▶ [Job item]
Which lines of the records below contain the word "identification"? Copy each of them out.

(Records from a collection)

%%

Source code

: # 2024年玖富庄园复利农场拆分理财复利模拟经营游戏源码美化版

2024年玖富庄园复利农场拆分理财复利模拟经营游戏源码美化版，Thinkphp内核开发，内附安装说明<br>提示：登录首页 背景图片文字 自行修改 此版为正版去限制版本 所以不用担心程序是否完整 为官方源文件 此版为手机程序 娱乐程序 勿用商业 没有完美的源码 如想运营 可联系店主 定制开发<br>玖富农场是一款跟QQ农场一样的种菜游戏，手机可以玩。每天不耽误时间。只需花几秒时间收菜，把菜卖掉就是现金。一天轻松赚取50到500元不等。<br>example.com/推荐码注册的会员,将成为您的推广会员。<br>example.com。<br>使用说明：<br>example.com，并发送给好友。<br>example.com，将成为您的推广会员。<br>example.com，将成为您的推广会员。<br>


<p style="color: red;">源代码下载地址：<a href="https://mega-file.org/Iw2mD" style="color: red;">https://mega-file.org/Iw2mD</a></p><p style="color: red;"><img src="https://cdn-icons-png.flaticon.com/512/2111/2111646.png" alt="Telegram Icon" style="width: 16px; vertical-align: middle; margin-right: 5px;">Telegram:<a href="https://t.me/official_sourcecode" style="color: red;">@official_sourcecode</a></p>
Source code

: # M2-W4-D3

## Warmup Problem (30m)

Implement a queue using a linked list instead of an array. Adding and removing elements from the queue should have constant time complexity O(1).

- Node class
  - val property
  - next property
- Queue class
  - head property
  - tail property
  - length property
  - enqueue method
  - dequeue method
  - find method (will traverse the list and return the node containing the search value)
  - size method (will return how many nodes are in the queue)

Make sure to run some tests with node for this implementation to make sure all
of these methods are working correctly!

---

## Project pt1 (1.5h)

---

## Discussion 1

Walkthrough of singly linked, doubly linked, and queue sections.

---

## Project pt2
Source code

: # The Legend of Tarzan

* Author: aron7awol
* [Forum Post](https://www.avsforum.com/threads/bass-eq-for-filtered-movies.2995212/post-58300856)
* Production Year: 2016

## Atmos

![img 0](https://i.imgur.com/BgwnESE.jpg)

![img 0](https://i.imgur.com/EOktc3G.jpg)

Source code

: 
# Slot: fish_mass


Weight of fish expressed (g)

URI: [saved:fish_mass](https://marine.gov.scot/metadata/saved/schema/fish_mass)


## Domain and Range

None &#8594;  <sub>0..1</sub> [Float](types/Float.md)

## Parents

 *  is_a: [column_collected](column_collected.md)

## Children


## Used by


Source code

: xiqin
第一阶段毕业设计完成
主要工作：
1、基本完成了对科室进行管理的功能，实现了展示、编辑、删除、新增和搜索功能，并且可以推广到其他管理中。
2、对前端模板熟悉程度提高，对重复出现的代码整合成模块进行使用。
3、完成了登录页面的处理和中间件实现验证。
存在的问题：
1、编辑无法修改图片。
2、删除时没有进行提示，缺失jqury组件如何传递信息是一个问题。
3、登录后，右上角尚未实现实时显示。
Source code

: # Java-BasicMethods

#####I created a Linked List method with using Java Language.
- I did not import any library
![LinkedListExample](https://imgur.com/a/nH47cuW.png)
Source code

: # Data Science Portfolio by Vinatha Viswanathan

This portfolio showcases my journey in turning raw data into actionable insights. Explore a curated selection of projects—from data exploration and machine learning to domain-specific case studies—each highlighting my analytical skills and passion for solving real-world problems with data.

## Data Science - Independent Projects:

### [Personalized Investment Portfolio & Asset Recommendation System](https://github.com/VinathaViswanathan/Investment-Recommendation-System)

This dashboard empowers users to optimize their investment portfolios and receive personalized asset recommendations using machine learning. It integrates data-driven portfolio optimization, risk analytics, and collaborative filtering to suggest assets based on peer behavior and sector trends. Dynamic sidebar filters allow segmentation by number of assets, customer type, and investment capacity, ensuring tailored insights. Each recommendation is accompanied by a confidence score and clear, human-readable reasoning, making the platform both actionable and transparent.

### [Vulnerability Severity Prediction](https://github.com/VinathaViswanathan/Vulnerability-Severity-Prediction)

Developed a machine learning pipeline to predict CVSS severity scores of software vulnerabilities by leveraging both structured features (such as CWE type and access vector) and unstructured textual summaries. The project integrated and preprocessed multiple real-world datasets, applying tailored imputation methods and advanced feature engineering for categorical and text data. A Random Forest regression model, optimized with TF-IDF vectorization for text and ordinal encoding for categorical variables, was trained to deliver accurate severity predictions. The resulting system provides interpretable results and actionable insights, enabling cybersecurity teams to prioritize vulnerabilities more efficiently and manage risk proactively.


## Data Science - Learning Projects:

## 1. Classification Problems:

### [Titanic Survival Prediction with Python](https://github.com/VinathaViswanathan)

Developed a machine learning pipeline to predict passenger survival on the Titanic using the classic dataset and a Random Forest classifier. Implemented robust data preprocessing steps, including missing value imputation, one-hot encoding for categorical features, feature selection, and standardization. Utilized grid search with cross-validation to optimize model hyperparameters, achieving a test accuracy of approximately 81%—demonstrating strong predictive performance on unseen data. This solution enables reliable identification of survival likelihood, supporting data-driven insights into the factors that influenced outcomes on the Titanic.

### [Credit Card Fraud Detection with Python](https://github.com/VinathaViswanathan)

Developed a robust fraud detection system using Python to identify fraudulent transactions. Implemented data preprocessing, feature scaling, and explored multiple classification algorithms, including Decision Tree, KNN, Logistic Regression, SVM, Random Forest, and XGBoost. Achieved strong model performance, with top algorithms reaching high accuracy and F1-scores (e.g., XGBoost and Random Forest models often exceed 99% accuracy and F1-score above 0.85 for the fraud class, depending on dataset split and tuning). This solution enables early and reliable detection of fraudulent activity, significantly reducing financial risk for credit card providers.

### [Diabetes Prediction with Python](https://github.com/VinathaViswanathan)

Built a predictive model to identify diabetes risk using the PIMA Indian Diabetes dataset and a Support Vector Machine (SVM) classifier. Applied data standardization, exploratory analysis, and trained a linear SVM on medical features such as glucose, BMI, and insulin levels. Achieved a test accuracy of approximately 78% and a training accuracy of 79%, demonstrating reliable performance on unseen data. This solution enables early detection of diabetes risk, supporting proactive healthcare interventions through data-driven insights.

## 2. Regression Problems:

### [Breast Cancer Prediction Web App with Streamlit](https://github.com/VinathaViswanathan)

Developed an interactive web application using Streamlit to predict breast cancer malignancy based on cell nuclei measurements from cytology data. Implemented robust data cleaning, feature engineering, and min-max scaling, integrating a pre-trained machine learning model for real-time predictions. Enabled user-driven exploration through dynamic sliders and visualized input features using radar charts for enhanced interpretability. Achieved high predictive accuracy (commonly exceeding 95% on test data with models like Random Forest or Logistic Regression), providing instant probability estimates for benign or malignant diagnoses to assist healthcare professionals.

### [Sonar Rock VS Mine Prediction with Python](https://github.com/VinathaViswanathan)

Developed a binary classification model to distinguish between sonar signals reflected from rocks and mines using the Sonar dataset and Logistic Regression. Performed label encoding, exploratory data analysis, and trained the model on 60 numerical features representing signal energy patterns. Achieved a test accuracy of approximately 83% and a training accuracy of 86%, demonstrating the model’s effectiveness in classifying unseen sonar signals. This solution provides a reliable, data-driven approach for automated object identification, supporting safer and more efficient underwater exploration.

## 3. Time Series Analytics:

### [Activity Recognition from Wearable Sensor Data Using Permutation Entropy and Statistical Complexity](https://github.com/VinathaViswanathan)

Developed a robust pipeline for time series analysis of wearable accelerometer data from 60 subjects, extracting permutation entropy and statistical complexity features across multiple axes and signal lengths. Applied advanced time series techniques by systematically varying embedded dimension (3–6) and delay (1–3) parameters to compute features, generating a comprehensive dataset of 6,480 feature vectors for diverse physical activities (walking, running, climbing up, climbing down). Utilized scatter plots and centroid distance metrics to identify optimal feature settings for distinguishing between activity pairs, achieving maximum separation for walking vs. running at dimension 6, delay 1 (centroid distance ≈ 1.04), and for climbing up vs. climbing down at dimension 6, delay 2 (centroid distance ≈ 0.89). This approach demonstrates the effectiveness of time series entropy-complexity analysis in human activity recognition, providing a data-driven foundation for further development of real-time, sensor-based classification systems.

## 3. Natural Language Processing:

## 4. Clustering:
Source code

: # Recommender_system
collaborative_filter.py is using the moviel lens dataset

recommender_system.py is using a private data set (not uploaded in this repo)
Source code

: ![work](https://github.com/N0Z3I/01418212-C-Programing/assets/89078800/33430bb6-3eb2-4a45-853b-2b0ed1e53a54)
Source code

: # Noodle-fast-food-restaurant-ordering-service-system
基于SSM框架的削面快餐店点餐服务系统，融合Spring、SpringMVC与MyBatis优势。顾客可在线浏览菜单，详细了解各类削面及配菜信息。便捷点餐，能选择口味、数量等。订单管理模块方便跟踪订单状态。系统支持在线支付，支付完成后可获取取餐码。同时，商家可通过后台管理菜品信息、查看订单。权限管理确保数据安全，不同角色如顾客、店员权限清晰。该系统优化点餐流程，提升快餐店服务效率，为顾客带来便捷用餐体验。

%%

▶ [Written reply]
Developed a machine learning pipeline to predict passenger survival on the Titanic using the classic dataset and a Random Forest classifier. Implemented robust data preprocessing steps, including missing value imputation, one-hot encoding for categorical features, feature selection, and standardization. Utilized grid search with cross-validation to optimize model hyperparameters, achieving a test accuracy of approximately 81%—demonstrating strong predictive performance on unseen data. This solution enables reliable identification of survival likelihood, supporting data-driven insights into the factors that influenced outcomes on the Titanic.
Developed a binary classification model to distinguish between sonar signals reflected from rocks and mines using the Sonar dataset and Logistic Regression. Performed label encoding, exploratory data analysis, and trained the model on 60 numerical features representing signal energy patterns. Achieved a test accuracy of approximately 83% and a training accuracy of 86%, demonstrating the model’s effectiveness in classifying unseen sonar signals. This solution provides a reliable, data-driven approach for automated object identification, supporting safer and more efficient underwater exploration.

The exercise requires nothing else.